Fornero ha invitato le parti sociali a non vedere la riforma del lavoro solo come revisione dell’articolo 18.

«Questa riforma penso sia buona», ha detto il ministro ricordando i principali punti: riforma dei contratti di lavoro; ammortizzatori sociali; politiche attive per il lavoro; apprendistato come contratto prevalente di ingresso; Aspi, la nuova assicurazione sociale per l’impiego che entrerà in vigore il prossimo anno; il giro di vite sulle false partite IVA e su tutte le forme che simulano rapporti di lavoro subordinati; la lotta alla precarietà.

In generale l’obiettivo della riforma del lavoro Monti-Fornero è di rendere il mercato del lavoro italiano più dinamico e inclusivo e generare «occupazione buona.

Iter della riforma del lavoro

Dopo il CdM la parola passa al Parlamento al quale spetta il compito di valutare la riforma sul mercato del lavoro, che si farà e in tempi brevi ma non brevissimi, parola di Fornero: «non è questione di 3 o 4 giorni.
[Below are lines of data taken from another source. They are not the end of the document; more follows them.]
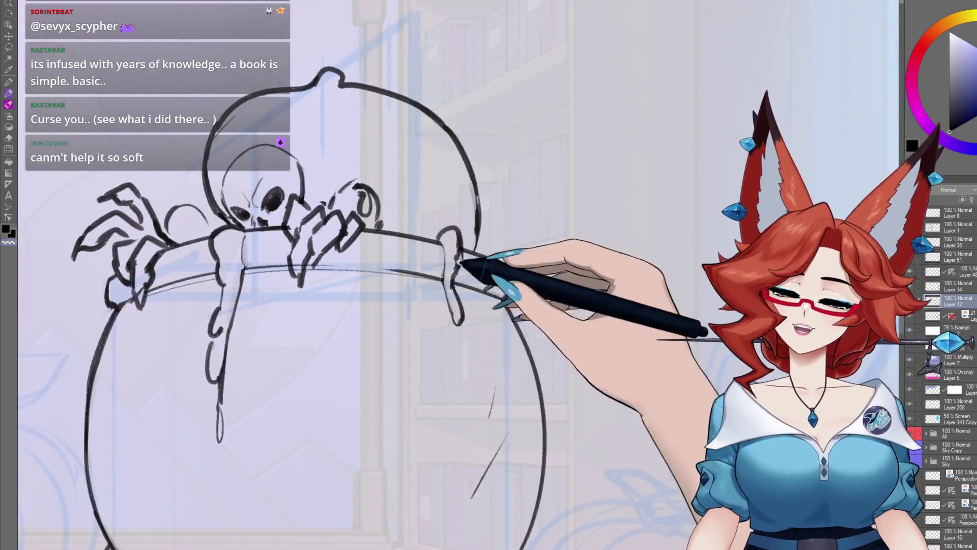
pyautogui.scroll(3, 465, 251)
pyautogui.scroll(-5, 461, 335)
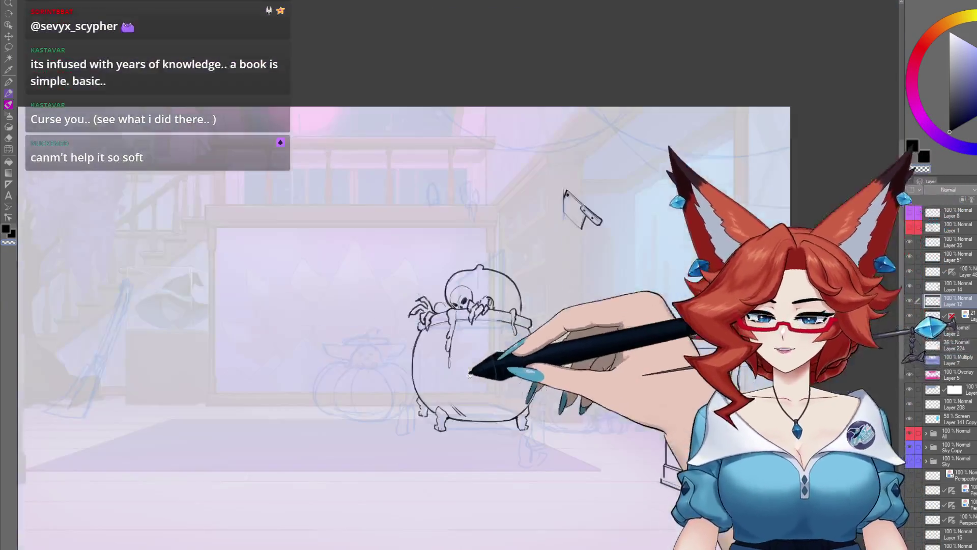
pyautogui.scroll(3, 497, 266)
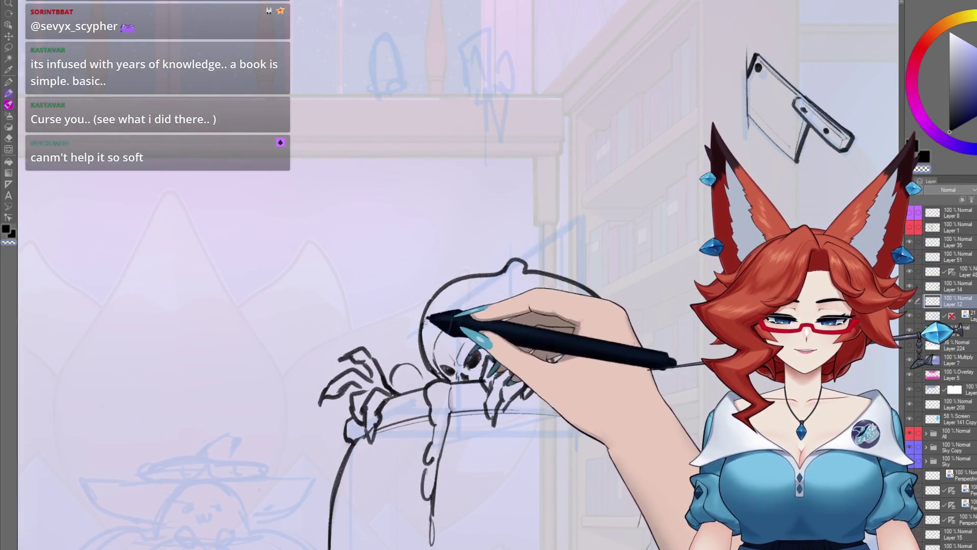
# Redraw the skull's left claw and the cauldron's body outline.
pyautogui.moveTo(432, 362); pyautogui.dragTo(417, 275)
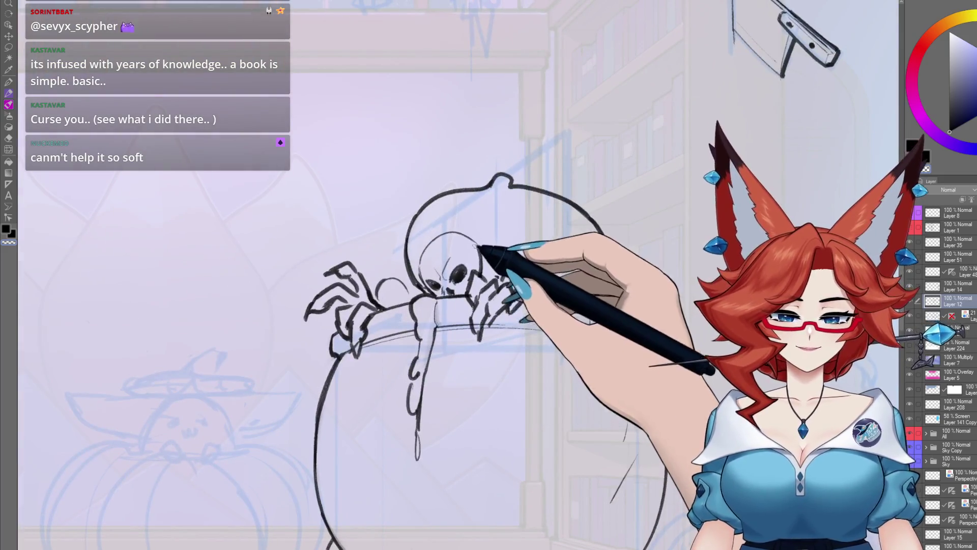
pyautogui.scroll(-3, 421, 272)
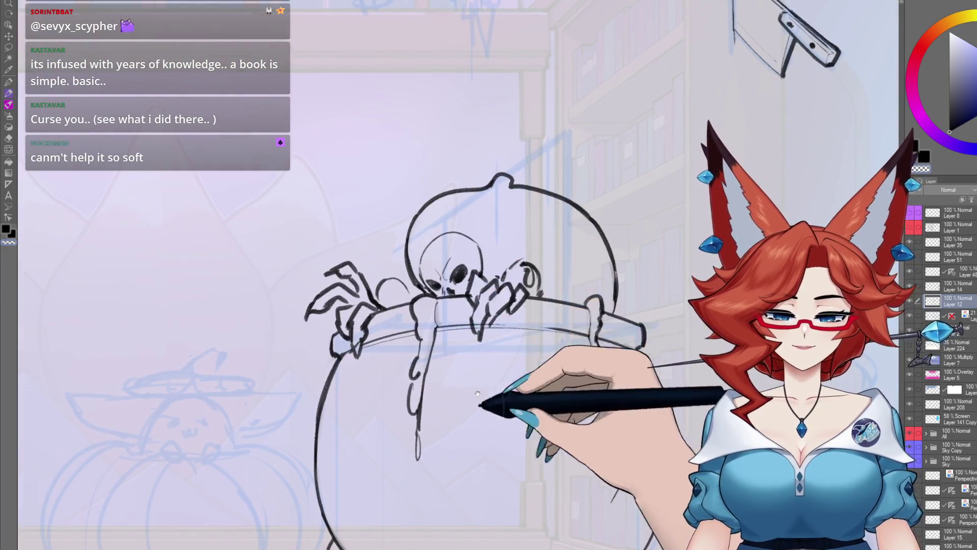
pyautogui.scroll(-2, 432, 331)
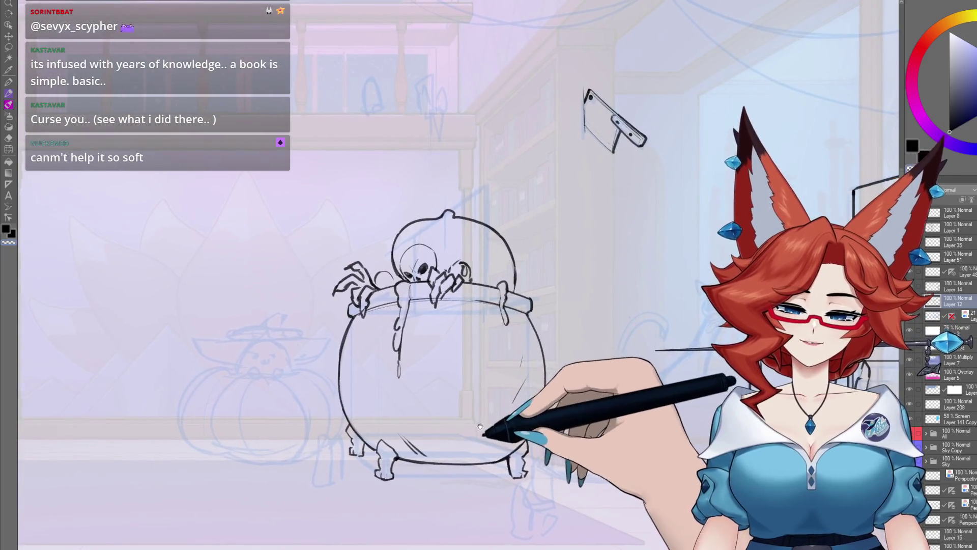
pyautogui.scroll(3, 375, 315)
Il Parlamento esamini il provvedimento, lo emendi, lo approvi oppure ci mandi a casa».

Per quanto riguarda il veicolo parlamentare sembra che l’orientamento del Governo non sia di presentare la riforma del mercato del lavoro come decreto legge, bensì come disegno di legge ordinario o ancora più probabilmente come disegno di legge delega.

In quest’ultimo caso dovrebbero poi essere emanati nuovi decreti per la concreta attuazione della riforma. Ora l’ultima parola in merito spetta al Consiglio dei Ministri che deve varare la riforma e trasformare il documento  in articolato da presentare in Parlamento.